◆ **Your objective**: Could the records below please be retyped exactly, with their pictures left out?

◆ **Data shown**:
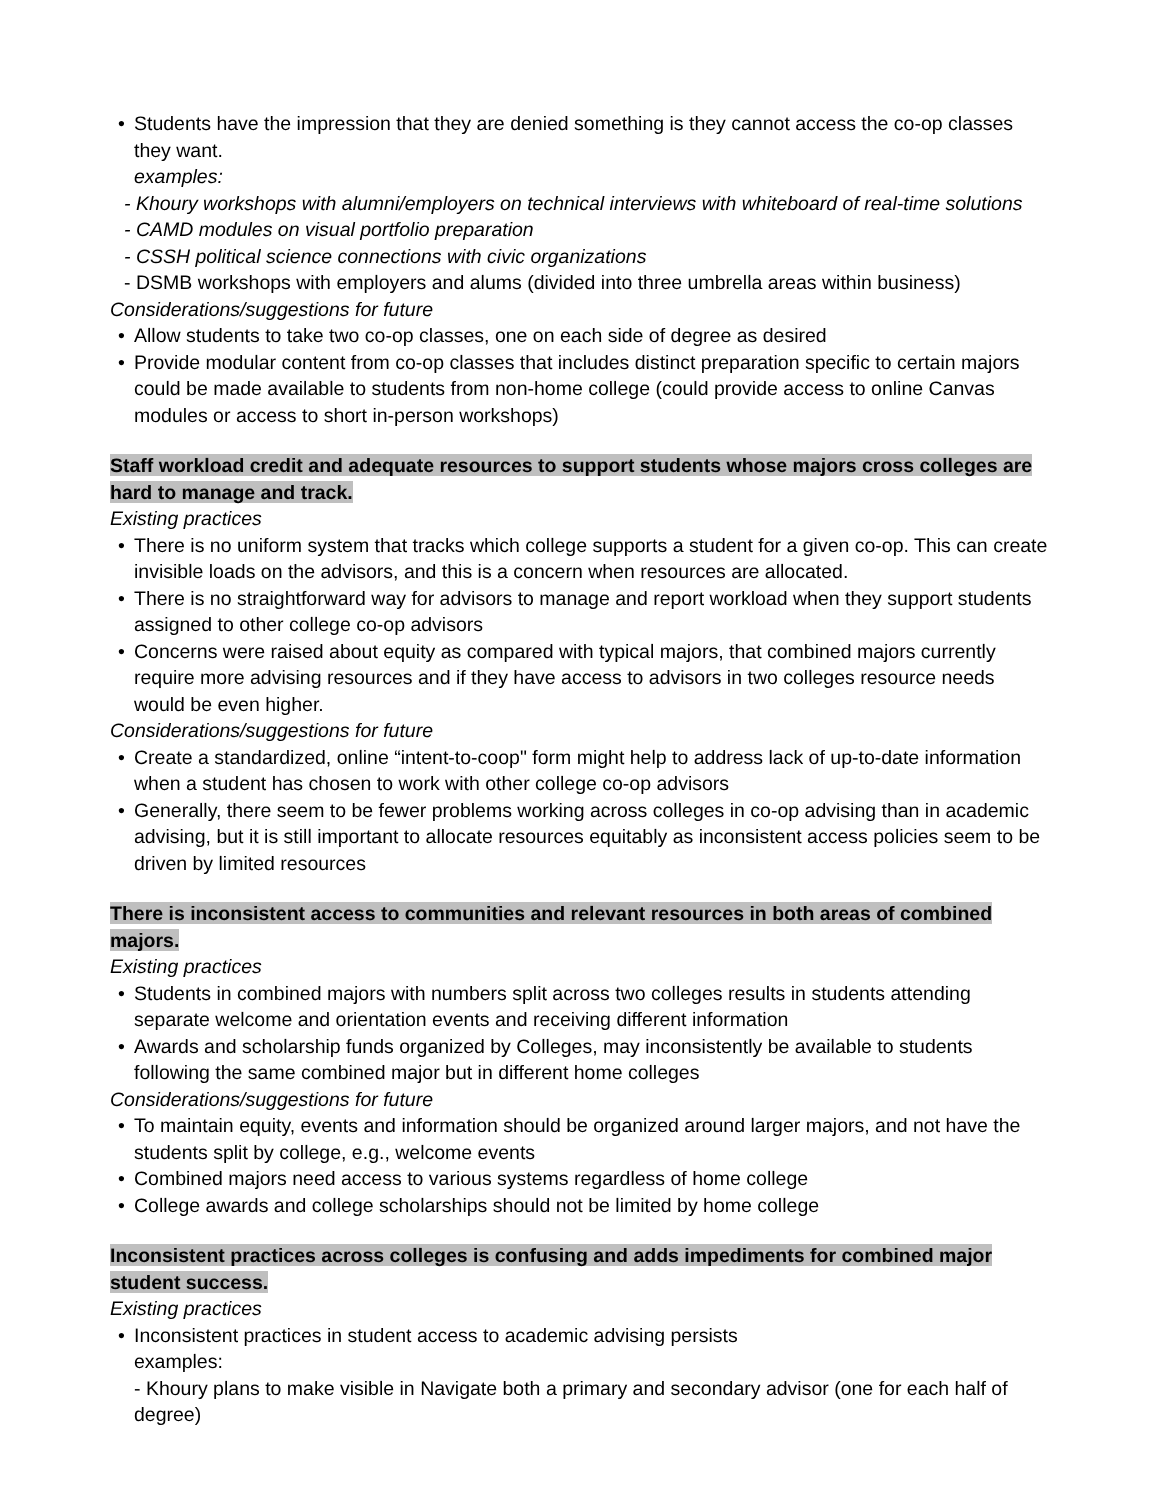• Students have the impression that they are denied something is they cannot access the co-op classes they want.
examples:
- Khoury workshops with alumni/employers on technical interviews with whiteboard of real-time solutions
- CAMD modules on visual portfolio preparation
- CSSH political science connections with civic organizations
- DSMB workshops with employers and alums (divided into three umbrella areas within business)
Considerations/suggestions for future
• Allow students to take two co-op classes, one on each side of degree as desired
• Provide modular content from co-op classes that includes distinct preparation specific to certain majors could be made available to students from non-home college (could provide access to online Canvas modules or access to short in-person workshops)
Staff workload credit and adequate resources to support students whose majors cross colleges are hard to manage and track.
Existing practices
• There is no uniform system that tracks which college supports a student for a given co-op. This can create invisible loads on the advisors, and this is a concern when resources are allocated.
• There is no straightforward way for advisors to manage and report workload when they support students assigned to other college co-op advisors
• Concerns were raised about equity as compared with typical majors, that combined majors currently require more advising resources and if they have access to advisors in two colleges resource needs would be even higher.
Considerations/suggestions for future
• Create a standardized, online “intent-to-coop" form might help to address lack of up-to-date information when a student has chosen to work with other college co-op advisors
• Generally, there seem to be fewer problems working across colleges in co-op advising than in academic advising, but it is still important to allocate resources equitably as inconsistent access policies seem to be driven by limited resources
There is inconsistent access to communities and relevant resources in both areas of combined majors.
Existing practices
• Students in combined majors with numbers split across two colleges results in students attending separate welcome and orientation events and receiving different information
• Awards and scholarship funds organized by Colleges, may inconsistently be available to students following the same combined major but in different home colleges
Considerations/suggestions for future
• To maintain equity, events and information should be organized around larger majors, and not have the students split by college, e.g., welcome events
• Combined majors need access to various systems regardless of home college
• College awards and college scholarships should not be limited by home college
Inconsistent practices across colleges is confusing and adds impediments for combined major student success.
Existing practices
• Inconsistent practices in student access to academic advising persists
examples:
- Khoury plans to make visible in Navigate both a primary and secondary advisor (one for each half of degree)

◆ **Task result**:
• Students have the impression that they are denied something is they cannot access the co-op classes they want.
examples:
- Khoury workshops with alumni/employers on technical interviews with whiteboard of real-time solutions
- CAMD modules on visual portfolio preparation
- CSSH political science connections with civic organizations
- DSMB workshops with employers and alums (divided into three umbrella areas within business)
Considerations/suggestions for future
• Allow students to take two co-op classes, one on each side of degree as desired
• Provide modular content from co-op classes that includes distinct preparation specific to certain majors could be made available to students from non-home college (could provide access to online Canvas modules or access to short in-person workshops)
Staff workload credit and adequate resources to support students whose majors cross colleges are hard to manage and track.
Existing practices
• There is no uniform system that tracks which college supports a student for a given co-op. This can create invisible loads on the advisors, and this is a concern when resources are allocated.
• There is no straightforward way for advisors to manage and report workload when they support students assigned to other college co-op advisors
• Concerns were raised about equity as compared with typical majors, that combined majors currently require more advising resources and if they have access to advisors in two colleges resource needs would be even higher.
Considerations/suggestions for future
• Create a standardized, online “intent-to-coop" form might help to address lack of up-to-date information when a student has chosen to work with other college co-op advisors
• Generally, there seem to be fewer problems working across colleges in co-op advising than in academic advising, but it is still important to allocate resources equitably as inconsistent access policies seem to be driven by limited resources
There is inconsistent access to communities and relevant resources in both areas of combined majors.
Existing practices
• Students in combined majors with numbers split across two colleges results in students attending separate welcome and orientation events and receiving different information
• Awards and scholarship funds organized by Colleges, may inconsistently be available to students following the same combined major but in different home colleges
Considerations/suggestions for future
• To maintain equity, events and information should be organized around larger majors, and not have the students split by college, e.g., welcome events
• Combined majors need access to various systems regardless of home college
• College awards and college scholarships should not be limited by home college
Inconsistent practices across colleges is confusing and adds impediments for combined major student success.
Existing practices
• Inconsistent practices in student access to academic advising persists
examples:
- Khoury plans to make visible in Navigate both a primary and secondary advisor (one for each half of degree)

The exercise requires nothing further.